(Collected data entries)

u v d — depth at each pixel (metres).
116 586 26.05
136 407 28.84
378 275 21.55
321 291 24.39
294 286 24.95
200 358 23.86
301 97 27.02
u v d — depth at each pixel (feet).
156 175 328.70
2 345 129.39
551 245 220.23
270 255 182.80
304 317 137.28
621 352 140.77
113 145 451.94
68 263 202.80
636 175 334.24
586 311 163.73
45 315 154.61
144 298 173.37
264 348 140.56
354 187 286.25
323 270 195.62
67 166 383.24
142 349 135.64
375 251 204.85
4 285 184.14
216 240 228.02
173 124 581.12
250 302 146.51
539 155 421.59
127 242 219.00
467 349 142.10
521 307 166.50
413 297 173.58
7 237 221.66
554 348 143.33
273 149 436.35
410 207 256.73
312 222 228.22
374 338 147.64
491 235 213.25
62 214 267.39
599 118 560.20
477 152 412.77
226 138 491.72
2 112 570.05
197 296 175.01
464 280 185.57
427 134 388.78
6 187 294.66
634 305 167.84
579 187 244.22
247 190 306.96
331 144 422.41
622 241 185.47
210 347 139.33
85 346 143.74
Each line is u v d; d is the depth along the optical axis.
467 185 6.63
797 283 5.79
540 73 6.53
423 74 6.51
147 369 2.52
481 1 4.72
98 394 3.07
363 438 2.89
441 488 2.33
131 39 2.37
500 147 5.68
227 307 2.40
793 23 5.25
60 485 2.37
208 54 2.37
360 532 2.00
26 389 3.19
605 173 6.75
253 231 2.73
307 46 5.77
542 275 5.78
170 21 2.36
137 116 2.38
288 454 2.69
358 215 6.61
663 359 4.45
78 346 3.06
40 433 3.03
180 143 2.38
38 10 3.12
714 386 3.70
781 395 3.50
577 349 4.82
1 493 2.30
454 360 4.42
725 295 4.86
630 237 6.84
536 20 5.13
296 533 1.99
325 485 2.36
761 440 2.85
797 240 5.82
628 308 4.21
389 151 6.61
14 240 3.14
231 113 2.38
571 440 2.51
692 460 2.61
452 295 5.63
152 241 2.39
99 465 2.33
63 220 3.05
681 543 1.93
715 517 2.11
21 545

Exercise requirements
The answer must be a single number: how many lines of the data include the string "depth".

Written reply
3